***** TEXTO DE ORIGEN

La elegancia en el fondo, con el platinado chasis de la naturalidad; la elegancia de la persona yendo y viniendo por las aulas, por la vida, por el palacio del concejo como compromiso con los suyos, por las amistades, por el Teatro Real pero también por los arrabales, por los conocidos y los que aún no, con la cadencia del que lo lleva de cuna sin saberlo ni importarle, al final referencia no ya de alumnos sino de vecinos y aun de amigos, era referencia aquel en quien el fondo y las formas andaban al mismo paso, grave, suelto y sin ensayar, como el de sus primeras pisadas en las naves de la catedral que son las que carácter imprimen.
El simbolismo de su ciencia, de abrir con llave de plata el arca de los conocimientos del origen de la vida, el pasar por el breve mundo con la poca importancia que se dan los elegantes, decimos. Y, en fin, el significado críptico de las vocales de la cigüeña, en el mismo orden que la ciudad de su parada en lo alto y alguna fonda para seguir buscando el sur. Era en septiembre el vuelo de las sigüenzas y nadie descifraba el augurio porque se las retrataba como boliches blancos de bolera, pero nunca antes habían descansado en Santa María, en cuyo tejado giraron todas a una hacia la casa de los impares de la calle Valencia junto al Portal Mayor para decirle adiós, cómo no, desde su parroquia, último homenaje a quien no las había mandado al paro el día que tocaba explicar lo del resultado de la unión los óvulos y los otros.

**********

INSTRUCCIONES Y REQUISITOS:
Continúa el texto de homenaje sobre la elegancia y las cigüeñas a partir de su última frase.

***** FILAS ALMACENADAS

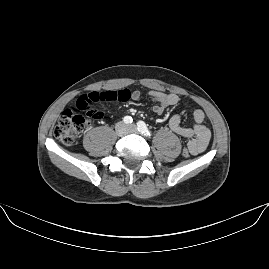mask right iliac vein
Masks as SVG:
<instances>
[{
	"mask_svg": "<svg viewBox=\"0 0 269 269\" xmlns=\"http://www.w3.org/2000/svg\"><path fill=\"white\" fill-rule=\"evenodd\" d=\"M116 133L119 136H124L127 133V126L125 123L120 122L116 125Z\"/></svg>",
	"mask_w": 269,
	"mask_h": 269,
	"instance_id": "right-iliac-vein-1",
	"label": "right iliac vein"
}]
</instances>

**********
***** FILAS ALMACENADAS

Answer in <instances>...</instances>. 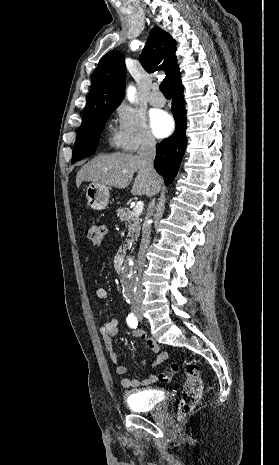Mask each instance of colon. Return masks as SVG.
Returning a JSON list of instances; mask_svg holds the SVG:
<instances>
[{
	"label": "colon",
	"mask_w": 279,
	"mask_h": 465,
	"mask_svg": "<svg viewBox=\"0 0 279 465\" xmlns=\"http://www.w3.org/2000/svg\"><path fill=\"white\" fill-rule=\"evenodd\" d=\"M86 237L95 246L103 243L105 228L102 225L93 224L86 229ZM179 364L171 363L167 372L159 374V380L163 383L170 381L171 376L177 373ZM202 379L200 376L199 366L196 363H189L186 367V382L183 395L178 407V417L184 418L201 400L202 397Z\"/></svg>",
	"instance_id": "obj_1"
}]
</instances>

**********
***** FILAS ALMACENADAS

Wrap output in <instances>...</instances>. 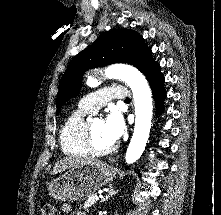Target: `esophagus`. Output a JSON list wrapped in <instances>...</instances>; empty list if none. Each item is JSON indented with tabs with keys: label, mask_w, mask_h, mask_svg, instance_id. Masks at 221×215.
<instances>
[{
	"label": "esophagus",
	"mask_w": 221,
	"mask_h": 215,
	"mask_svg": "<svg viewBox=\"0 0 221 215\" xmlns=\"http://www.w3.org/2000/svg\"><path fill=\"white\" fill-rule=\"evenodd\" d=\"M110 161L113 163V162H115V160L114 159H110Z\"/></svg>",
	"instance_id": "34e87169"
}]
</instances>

**********

RESULTADO DEL EJERCICIO:
El miércoles a mediodía sonó un campanillazo de hielo en la puerta del cementerio, como un disparo que en las tapias del último recinto humano de la ciudad ensartó a una el corazón de los mil amigos presentes que tenían cara de cera desde la tarde del martes, cuando los teléfonos empezaron a informar que Rafael de las Heras Muela había fallecido, pidiendo a los suyos que no distrajeran a nadie. Se había cumplido el augurio de las cigüeñas de septiembre. Entonces lo supimos.